Asynchronous Concurrency
========================

Another approach to the issue of concurrency is to treat the problem
asynchronously. This approach uses the idea of *events* to handle I/O outside
the flow of the main process.

If you think of the fact of a client connecting to a server socket as an event,
then when such an event happens, you can hand off the problem of dealing with
that event to a *handler*. The handler can go on it's merry way, doing what it
needs to do, without concern for what happens back in the server process.

There are two models for this type of *event-driven* operation: Callbacks and
Coroutines. These two methods are nicely modeled by two well-known packages in
the Python ecosystem: twisted and gevent

With either of these packages, it's possible to write our echo server to handle
incoming requests asynchronously. This can enable enourmous concurrency
allowing a server to deal with incoming requests on the order of tens of
thousands at once.

For today, we'll be using gevent. The advantage of gevent over twisted is that
it allows you to write code as if it were synchronous, without needing to worry
about when it might be interrupted.

The code for this example is remarkably light, simply because the majority of
the work is done by a ``StreamServer`` class provided by gevent.
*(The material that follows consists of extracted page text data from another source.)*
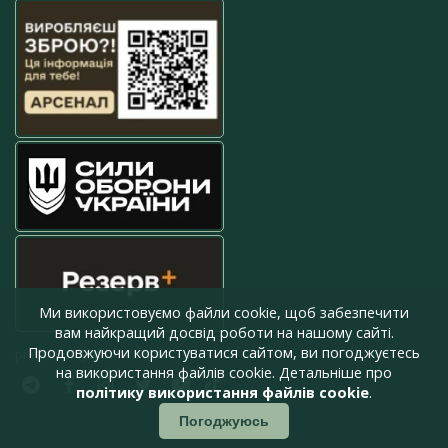
Ми використовуємо файли cookie, щоб забезпечити
вам найкращий досвід роботи на нашому сайті.
Продовжуючи користуватися сайтом, ви погоджуєтесь
press@armyinform.com.ua
на використання файлів cookie. Детальніше про
політику використання файлів cookie
.
Погоджуюсь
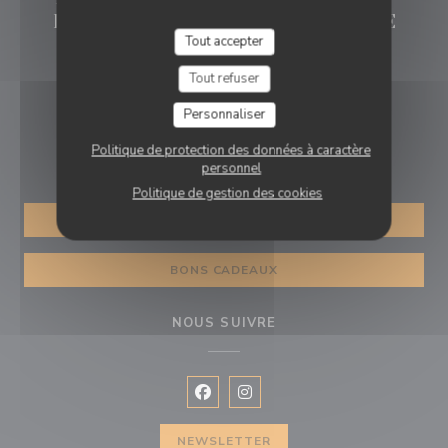
Brigitte rue de la Monnaie LILLE
Tout accepter
((ouvre une nouvel
61 Rue de la Monnaie 59800 Lille
Tout refuser
03 45 16 80 47
Personnaliser
RÉSERVATION
Politique de protection des données à caractère
personnel
Politique de gestion des cookies
RÉSERVER
BONS CADEAUX
NOUS SUIVRE
Facebook ((ouvre une nouvelle fenê
Instagram ((ouvre une nouvell
NEWSLETTER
All we have to
do is write the portion that actually handles a single client connection.

.. code-block:: python
    :linenos:

    def echo(socket, address):
        """a simple echoing handler for incoming client connections

        It will be used for each incoming connection on a separate greenlet.
        """
        buffsize = 16
        while True:
            data = socket.recv(buffsize)
            if data:
                socket.sendall(data)
            else:
                socket.close()
                break

This code looks remarkably like the connection-handling code from our original
server, and from the ``select`` version above. In fact, it is exactly the same,
minus the work needed to manage readable sockets for select.

Running this server is accomplished like so:

.. code-block:: python
    :linenos:
    :emphasize-lines: 4

    if __name__ == '__main__':
        from gevent.server import StreamServer
        from gevent.monkey import patch_all
        patch_all()
        server = StreamServer(('127.0.0.1', 10000), echo)
        print('Starting echo server on port 10000')
        server.serve_forever()

Note on line 4 the call to ``gevent.monkey.patch_all``. Gevent works by
leveraging a low-level library called ``libevent``. To accomodate this library,
it makes some changes to how blocking is handled by code in a number of
standard Python libraries such as socket. In order to fully take advantage of
these optimizations, calling one of the patch functions from ``gevent.monkey``
(or simply calling ``patch_all``) will apply these changes so that if you are
using a library built on one of these bases (such as ``requests``) you can take
advantage of the asynchronous I/O provided by gevent.